Photograph of Professor Martin KnappOne key issue the team found were variations in outcomes between user groups as Professor Martin Knapp (pictured right), director of PSSRU at LSE and IBSEN contributor explains:

'Disabled people and people who use mental health services appeared to have better outcomes with IBs than with conventional service arrangements. Other people included in the study did not enjoy the same benefits. But over time, as individuals gain confidence with holding an IB and as support arrangements develop, so there is potential for improved effectiveness and cost-effectiveness'.

In their reports, IBSEN recommends further research in a number of areas including:

  • relative benefits and drawbacks of different approaches for different groups of users
  • longer-term evaluation of costeffectiveness in comparison to conventional support
  • impact of different resource allocation
  • quality and supply of personal assistants, care-workers and other supporters
  • the role of carers in support planning, managing individual budgets and providing support paid for by individual budgets

The Department of Health is currently considering these proposals, as well as undertaking and planning development activity in a number of the specified areas.

Ends

Click here to download the full report, a report summary and the Department of Health response to evaluation report|

Notes

Individual Budgets are designed to bring about independence and choice for people receiving care or support.
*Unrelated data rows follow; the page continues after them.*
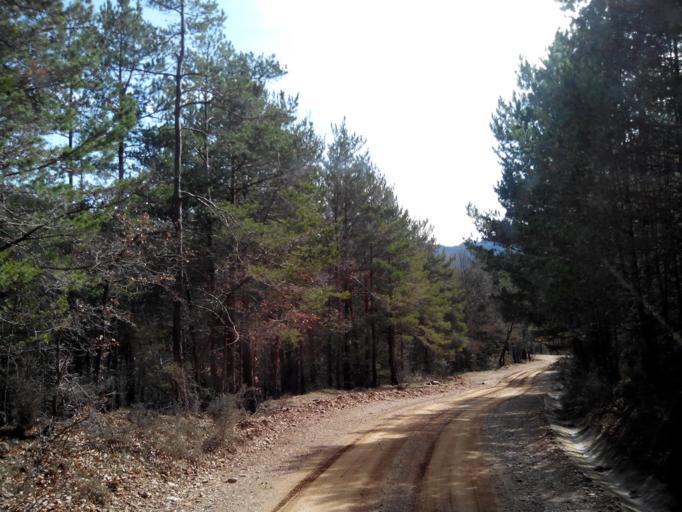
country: ES
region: Catalonia
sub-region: Provincia de Barcelona
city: Vilada
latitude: 42.1541
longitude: 1.9305
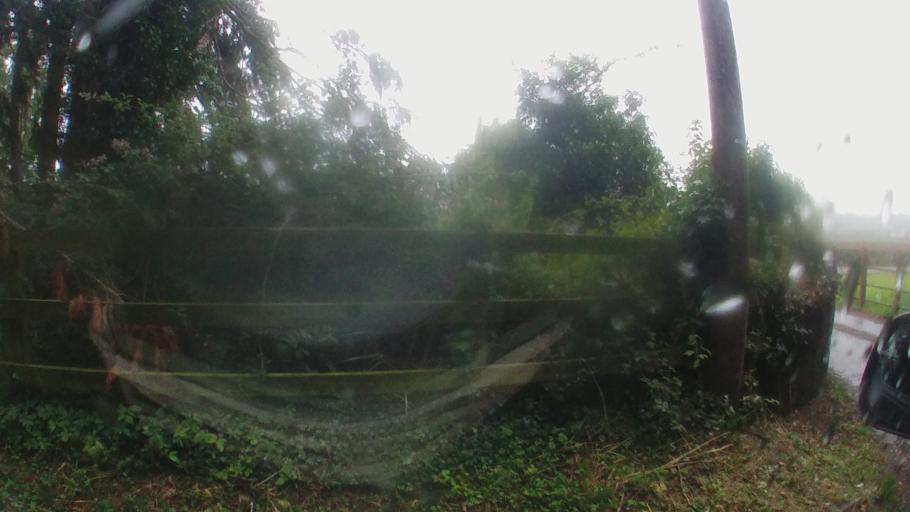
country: IE
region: Leinster
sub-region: Kilkenny
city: Callan
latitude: 52.6624
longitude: -7.4385
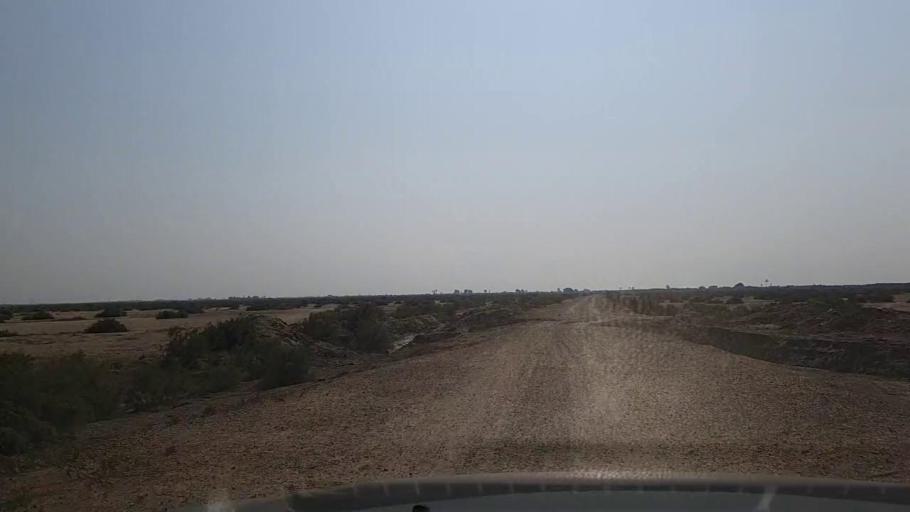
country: PK
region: Sindh
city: Mirpur Sakro
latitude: 24.4303
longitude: 67.7183
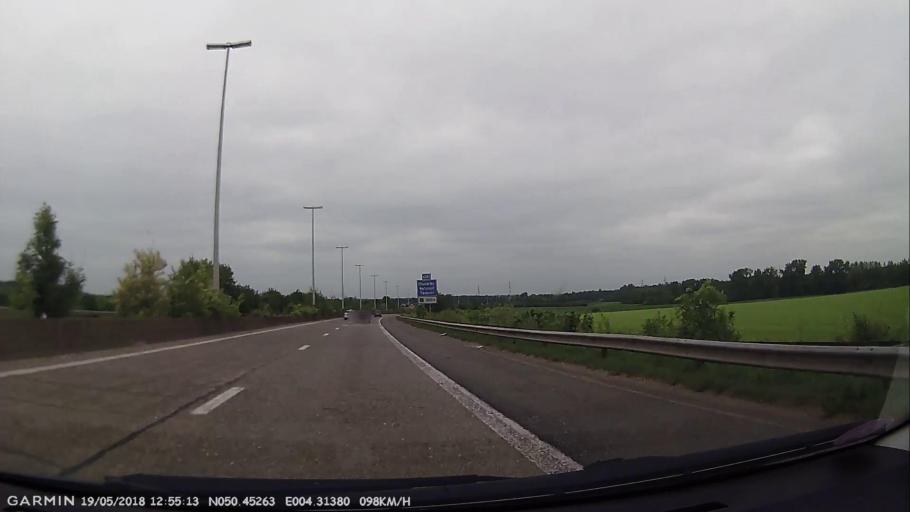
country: BE
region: Wallonia
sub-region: Province du Hainaut
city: Chapelle-lez-Herlaimont
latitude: 50.4530
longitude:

It gives them a full understanding of the finance that is available, in order to empower them to take control and make decisions about the care that they receive.

The Individual Budgets pilot programme was a cross-government initiative led by the Department of Health working closely with the Department for Work and Pensions, and Communities and Local Government. The pilot was conducted over two years 2006-2007 involving 13 local authorities. The full independent evaluation reports were published on 21 October 2008.